(ASSIGNMENT): Leave the pictures out and return every line below exactly.

(EXERCISE DATA):
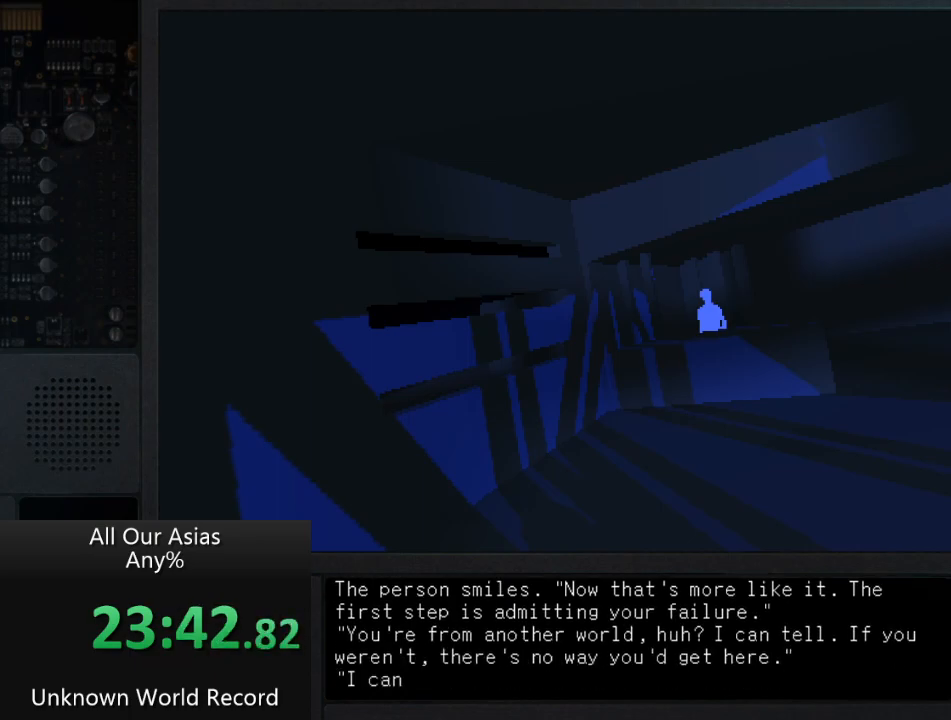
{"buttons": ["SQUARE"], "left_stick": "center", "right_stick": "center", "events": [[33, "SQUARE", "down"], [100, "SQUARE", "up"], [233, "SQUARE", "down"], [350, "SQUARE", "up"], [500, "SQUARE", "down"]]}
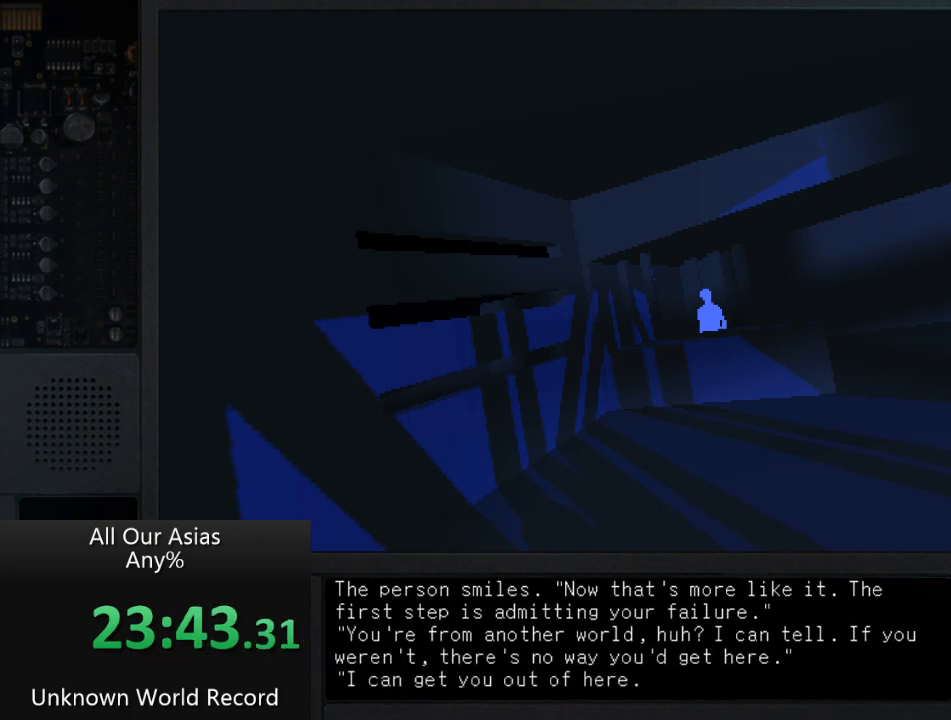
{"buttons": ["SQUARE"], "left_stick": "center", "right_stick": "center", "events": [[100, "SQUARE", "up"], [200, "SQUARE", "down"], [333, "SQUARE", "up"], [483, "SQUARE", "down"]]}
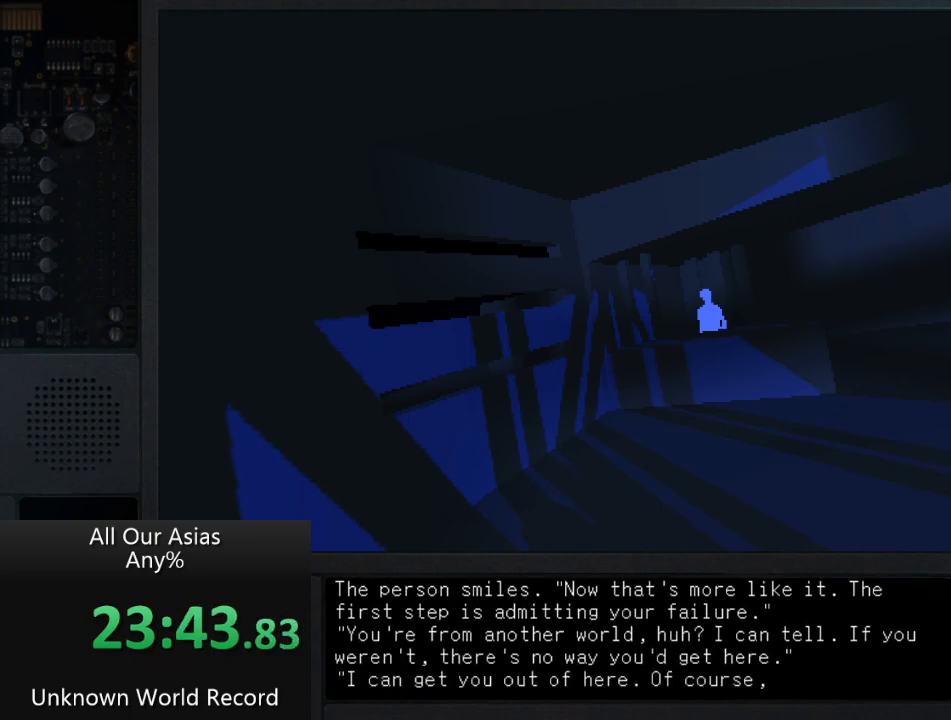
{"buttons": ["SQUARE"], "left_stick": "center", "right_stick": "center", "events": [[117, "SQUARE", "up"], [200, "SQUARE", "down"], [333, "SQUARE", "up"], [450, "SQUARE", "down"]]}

(EXERCISE RESULT):
{"buttons": ["SQUARE"], "left_stick": "center", "right_stick": "center", "events": [[33, "SQUARE", "down"], [100, "SQUARE", "up"], [233, "SQUARE", "down"], [350, "SQUARE", "up"], [500, "SQUARE", "down"]]}
{"buttons": ["SQUARE"], "left_stick": "center", "right_stick": "center", "events": [[100, "SQUARE", "up"], [200, "SQUARE", "down"], [333, "SQUARE", "up"], [483, "SQUARE", "down"]]}
{"buttons": ["SQUARE"], "left_stick": "center", "right_stick": "center", "events": [[117, "SQUARE", "up"], [200, "SQUARE", "down"], [333, "SQUARE", "up"], [450, "SQUARE", "down"]]}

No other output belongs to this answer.